New York Times
December 21, 2004
BAGHDAD, Iraq, Dec. 21 - A powerful explosion ripped through an American military base in northern Iraq today, causing many casualties, the American military said.
A short announcement from the military said the explosion occurred at noon Iraqi time near the city of Mosul, scene of raids by insurgents on police stations in the past six weeks.
Those attacks are part of a brutal campaign of terrorizing and intimidating Iraqis working either for the Iraqi security services or for American forces.
More than 100 bodies have turned up in the city in recent weeks.
Television and news agency reports said that 22 people had been killed and 50 wounded. A Pentagon spokesman, Lt. Col. Barry Venable, said by telephone that he could not confirm those numbers, or other details.
Sgt. Joseph Sanchez, a military spokesman in Iraq, said details of today's attack were still coming in and the military was assessing the number of casualties. He said the cause of the explosion had not yet been determined.
The attack is part of an increasing pattern of violence as the elections planned for Jan. 30 approach. On Sunday car bombers struck crowds in Najaf and Karbala, killing at least 61 people and wounding about 120 in those two holy Shiite cities. In Baghdad, about 30 insurgents hurling grenades and firing machine guns pulled three election officials from their car in the midst of morning traffic and killed them with shots to the head.
Today's explosion came on the same day as a surprise visit to Baghdad by Prime Minister Tony Blair of Britain, who vowed that the war against the insurgents would be won and elections held on time.
Mr.
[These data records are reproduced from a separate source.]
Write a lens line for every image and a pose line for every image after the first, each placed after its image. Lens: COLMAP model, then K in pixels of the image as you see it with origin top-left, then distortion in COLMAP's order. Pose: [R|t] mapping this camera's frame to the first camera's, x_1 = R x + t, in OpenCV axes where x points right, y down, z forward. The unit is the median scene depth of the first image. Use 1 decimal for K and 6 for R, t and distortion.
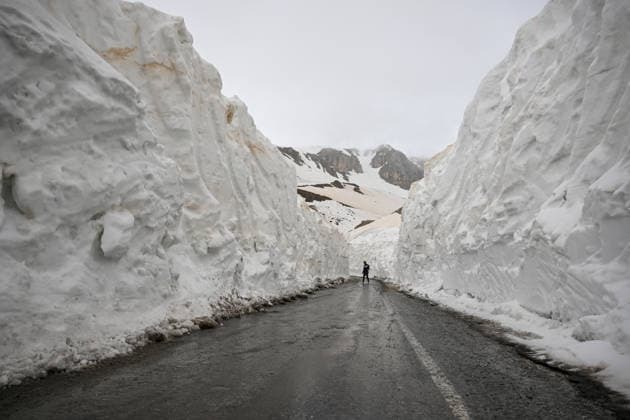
lens RADIAL K [[494.7, 0, 313.4], [0, 494.7, 199.4], [0, 0, 1]] dist [0.002840, 0.004344]
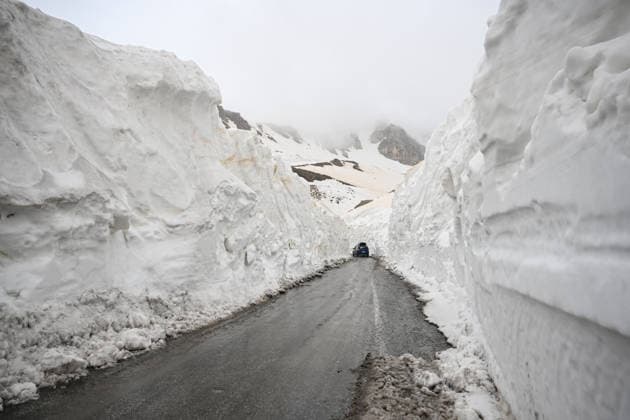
lens RADIAL K [[525.5, 0, 315.0], [0, 525.5, 210.0], [0, 0, 1]] dist [0.001511, 0.003611]
pose [[0.999668, -0.025112, 0.005697, -0.045004], [0.024596, 0.996691, 0.077474, -0.160938], [-0.007623, -0.077309, 0.996978, -0.736081]]
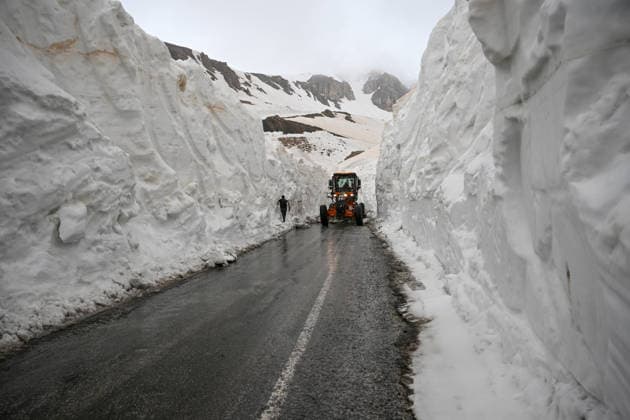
lens RADIAL K [[498.0, 0, 315.7], [0, 498.0, 225.9], [0, 0, 1]] dist [0.002740, -0.002772]
pose [[0.999121, -0.041731, 0.003973, 0.093330], [0.040133, 0.979601, 0.196905, -0.067541], [-0.012109, -0.196572, 0.980415, -0.099909]]
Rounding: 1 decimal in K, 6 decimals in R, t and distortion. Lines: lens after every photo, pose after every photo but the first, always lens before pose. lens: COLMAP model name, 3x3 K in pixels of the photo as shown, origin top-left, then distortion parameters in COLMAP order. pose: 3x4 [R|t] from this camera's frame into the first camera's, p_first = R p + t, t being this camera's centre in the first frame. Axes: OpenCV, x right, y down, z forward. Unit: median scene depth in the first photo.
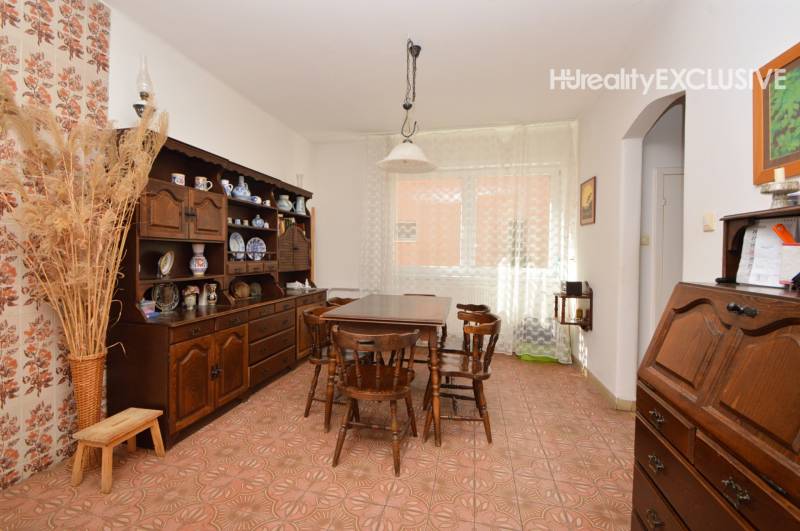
lens RADIAL K [[356.8, 0, 390.4], [0, 356.8, 259.3], [0, 0, 1]] dist [-0.001258, -0.003216]
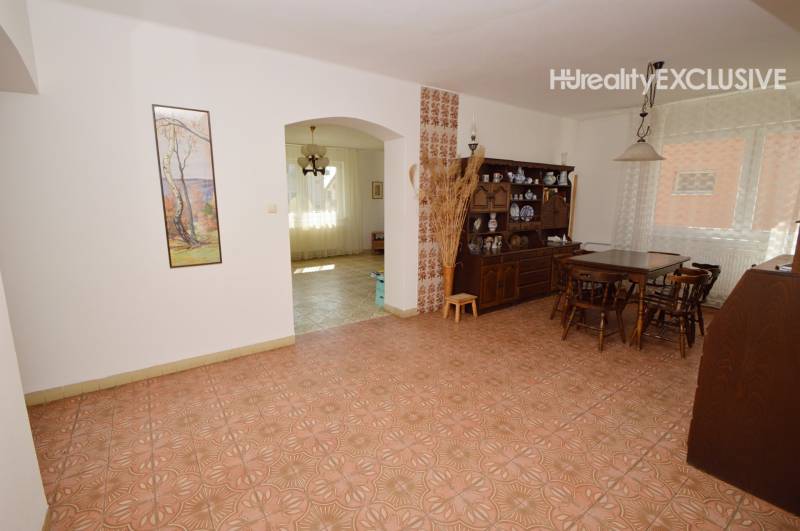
lens RADIAL K [[356.8, 0, 382.0], [0, 356.8, 265.4], [0, 0, 1]] dist [-0.001258, -0.003216]
pose [[0.738410, 0.103759, -0.666322, 0.241387], [0.003862, 0.987425, 0.158040, -0.065533], [0.674341, -0.119272, 0.728724, -0.652059]]
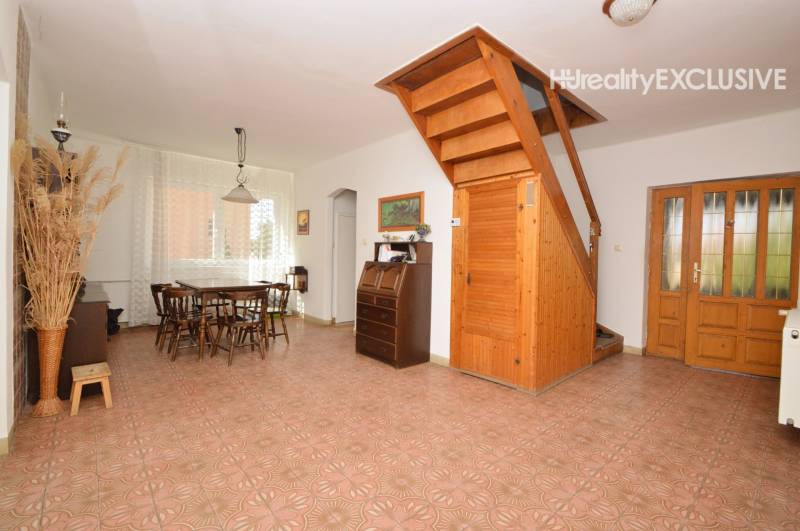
lens RADIAL K [[356.8, 0, 395.0], [0, 356.8, 263.0], [0, 0, 1]] dist [-0.001258, -0.003216]
pose [[0.575048, -0.022093, 0.817821, -0.828209], [0.000118, 0.999638, 0.026922, -0.002307], [-0.818120, -0.015385, 0.574842, -0.538793]]
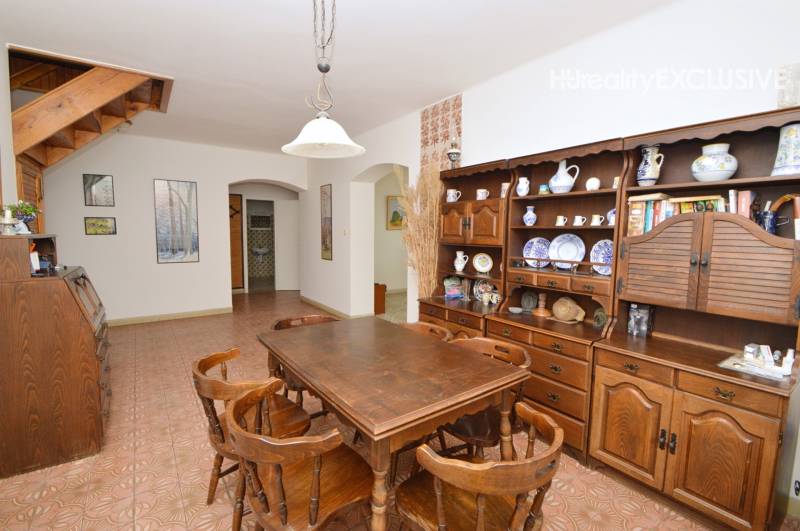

Blair's visit symbolized the dangers posed by insurgents trying to disrupt plans for the January polls.
The prime minister flew into the capital on a military aircraft and then, avoiding the roads that have been frequent targets in bombings and ambushes, boarded a helicopter that took him to central Baghdad, escorted by American Apache attack helicopters.
He held a news conference in the so-called International Zone, a fortified, heavily guarded walled compound for Iraqi government officials and foreign forces. The brief visit to the capital was unannounced for security reasons.
Mr. Blair used his visit, his first to Baghdad since Saddam Hussein was toppled in 2003, to symbolize Britain's support for the national elections.
"Security is really heavy," Mr. Blair said, standing at a podium during the news conference with the Iraqi interim prime minister, Ayad Allawi, at his side. "You can feel the sense of danger that people live in here."
Mr. Blair met Iraqi elections workers, three of whose colleagues had been pulled from their vehicles in broad daylight on a busy Baghdad street on Sunday and shot dead in a brazen attack by gunmen who did not even bother to cover their faces.
Calling them heroes, Mr. Blair pointed out that Iraq's election workers must go to and from their homes and commission headquarters in the city as they carry out planning for an elections process that has been disrupted by bloodshed.
Insurgents have been trying to disrupt or prevent the scheduled vote and the campaigning process by an Iraqi government that they see as collaborating with occupying foreign forces. The attacks on the Iraqi police and national guard officers have complicating plans to train enough local forces that would ideally spearhead security at polling stations.
Britain has some 8,000 troops in Iraq, mainly stationed in the south of the country, centered on the city of Basra.